### REQUIREMENT
Scan the entries for the word "如果为空" and return every line that has it.

○ ○ ○ ○ ○

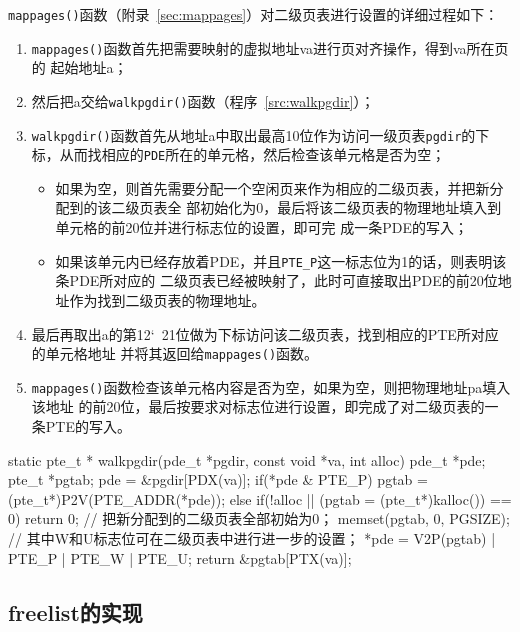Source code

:\documentclass{swfuthesism}
\begin{document}
\texttt{mappages()}函数（附录~\ref{sec:mappages}）对二级页表进行设置的详细过程如下：
\begin{enumerate}
\item \texttt{mappages()}函数首先把需要映射的虚拟地址va进行页对齐操作，得到va所在页的
  起始地址a；
\item 然后把a交给\texttt{walkpgdir()}函数（程序~\ref{src:walkpgdir}）；
\item \texttt{walkpgdir()}函数首先从地址a中取出最高10位作为访问一级页表\texttt{pgdir}的下
  标，从而找相应的\texttt{PDE}所在的单元格，然后检查该单元格是否为空；
  \begin{itemize}
  \item 如果为空，则首先需要分配一个空闲页来作为相应的二级页表，并把新分配到的该二级页表全
    部初始化为0，最后将该二级页表的物理地址填入到单元格的前20位并进行标志位的设置，即可完
    成一条PDE的写入；
  \item 如果该单元内已经存放着PDE，并且\verb|PTE_P|这一标志位为1的话，则表明该条PDE所对应的
    二级页表已经被映射了，此时可直接取出PDE的前20位地址作为找到二级页表的物理地址。
  \end{itemize}
\item 最后再取出a的第12\char`~21位做为下标访问该二级页表，找到相应的PTE所对应的单元格地址
  并将其返回给\texttt{mappages()}函数。
\item \texttt{mappages()}函数检查该单元格内容是否为空，如果为空，则把物理地址pa填入该地址
  的前20位，最后按要求对标志位进行设置，即完成了对二级页表的一条PTE的写入。
\end{enumerate}

\begin{listing}%
  \begin{codeblock}
\begin{ccode}
static pte_t *
walkpgdir(pde_t *pgdir, const void *va, int alloc)
{
  pde_t *pde;
  pte_t *pgtab;
  pde = &pgdir[PDX(va)];
  if(*pde & PTE_P){
    pgtab = (pte_t*)P2V(PTE_ADDR(*pde));
  }
  else {
    if(!alloc || (pgtab = (pte_t*)kalloc()) == 0)
      return 0;
    // 把新分配到的二级页表全部初始为0；
    memset(pgtab, 0, PGSIZE);
    // 其中W和U标志位可在二级页表中进行进一步的设置；
    *pde = V2P(pgtab) | PTE_P | PTE_W | PTE_U;
  }
  return &pgtab[PTX(va)];
}
\end{ccode}
  \end{codeblock}
  \label{src:walkpgdir}
\end{listing}

\subsection{freelist的实现}
\end{document}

○ ○ ○ ○ ○

### SOLUTION FOR THIS PROBLEM
  \item 如果为空，则首先需要分配一个空闲页来作为相应的二级页表，并把新分配到的该二级页表全
\item \texttt{mappages()}函数检查该单元格内容是否为空，如果为空，则把物理地址pa填入该地址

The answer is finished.